While the last decade and a half have seen a slow and inexorable upward creep of the cost of luxury watches, there have also been, more recently, some rather disruptive pricing strategies as well. Montblanc, for instance, introduced a steel perpetual calendar in 2014 which is just $12,800 (of course "just" is relative, thirteen grand is indisputably a lot of simoleons for us working stiffs, but you know, still). This year, Longines fielded an annual calendar for under $3,000. And in 2016, TAG Heuer introduced the TAG Heuer Carrera Heuer 02T replica watch– a tourbillon chronograph priced at $15,950, about which Patek Philippe's Thierry Stern said, very bluntly, "(it's) nearly a joke to me...if they're willing to try to kill the quality of the Swiss product, I think they're on a very good track."
As much as it might have aroused ire in some quarters, however, the race to bring in traditionally very expensive complications at lower and lower prices does make an interesting point, which is that given sufficient economies of scale, and with modern manufacturing techniques, it is possible to produce working, reliable versions of traditionally extremely expensive complications at surprisingly – even shockingly – low prices. You give up things like time-consuming hand finishing, of course, and you have lower expectations in terms of things like case complexity and dial quality, but at the current prices for a well-finished perpetual (for example) from one of the Big Three (or Four, if you want Lange in as well) this alternative approach means an awful lot of people can get into high complications today, who couldn't have five years ago.
In any event, the Tourbillon Chronograph 02T seems to be here to stay (although the price has oonched up to $17,000, I notice; still a Low! Low! Price! by the standards of modern quote fine watchmaking unquote). As a way of sweetening the pot, this year TAG Heuer has released a new version of the watch, which is a certified chronometer. And it's not just any ole' run of the mill COSC cert; instead, the watches will be certified by the observatory at Besançon, France – not far from the northern border of the Swiss Jura.
Besançon at one time had a thriving watch industry which, at its peak, employed over 20,000 workers; now only about 1,500 people work in the watch industry there, which collapsed thanks to the Quartz Crisis – most markedly with the closing of Lip, in 1975. The observatory there was, like the observatories at Kew in England, and Geneva, engaged in the certification of chronometers and it still occasionally does so today. The specific mark of certification by the Besançon observatory was, and still is, the so-called Tête de Vipère – the Viper's Head. Besançon certified its first chronometer – a marine chronometer – in 1897, but got out of the business in the 1970s; in 2006, however, it began accepting watches for certification again, and since then about 500 watches have received its approval as chronometers.
If you weren't a fan of the original design in 2016 – however much you may be wowed by the price – the Tête de Vipère is not likely to change your mind; an open dial, ceramic bezel-and-case sports chronograph with tourbillon (and of course, a somewhat inside-baseball chronometer certification) doth not scream Everyman watchmaking from the rooftops.

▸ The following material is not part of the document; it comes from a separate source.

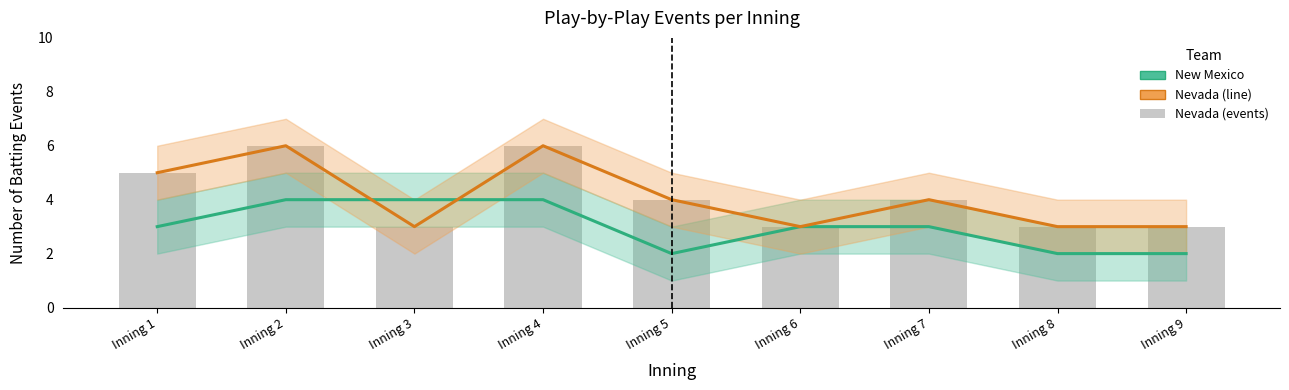

What is the value of the New Mexico (batting events) bar at the 7th from the left?

3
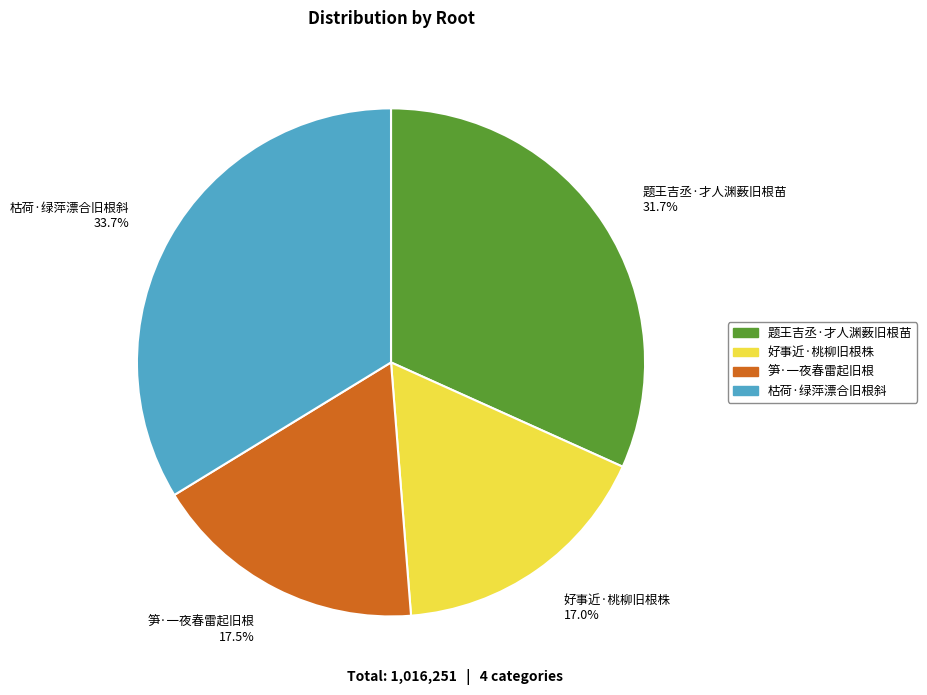

To the nearest percent, what is the difference between the largest and smallest slice percentages?

17%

I am bound to say, however, that in-the-ceramic, I was pretty impressed with the execution – the case is razor sharp and the dial, though the design may raise your hackles, is clean as a whistle. It looks pretty jazzy on the wrist, too; not the kind of watch towards which I'd normally gravitate but as with another of TAG Heuer's releases this year – the much-argued-over Bamford Monaco – I surprised myself by liking the cut of its jib much more than I'd have thought possible, and I do think the Besançon association is kinda neat. The testing procedures sound more or less identical to COSC; 16 days at Besançon and 15 at COSC (a chronometer is a chronometer is a chronometer) but why not have a little terroir avec votre chronomètre, n'est-ce pas?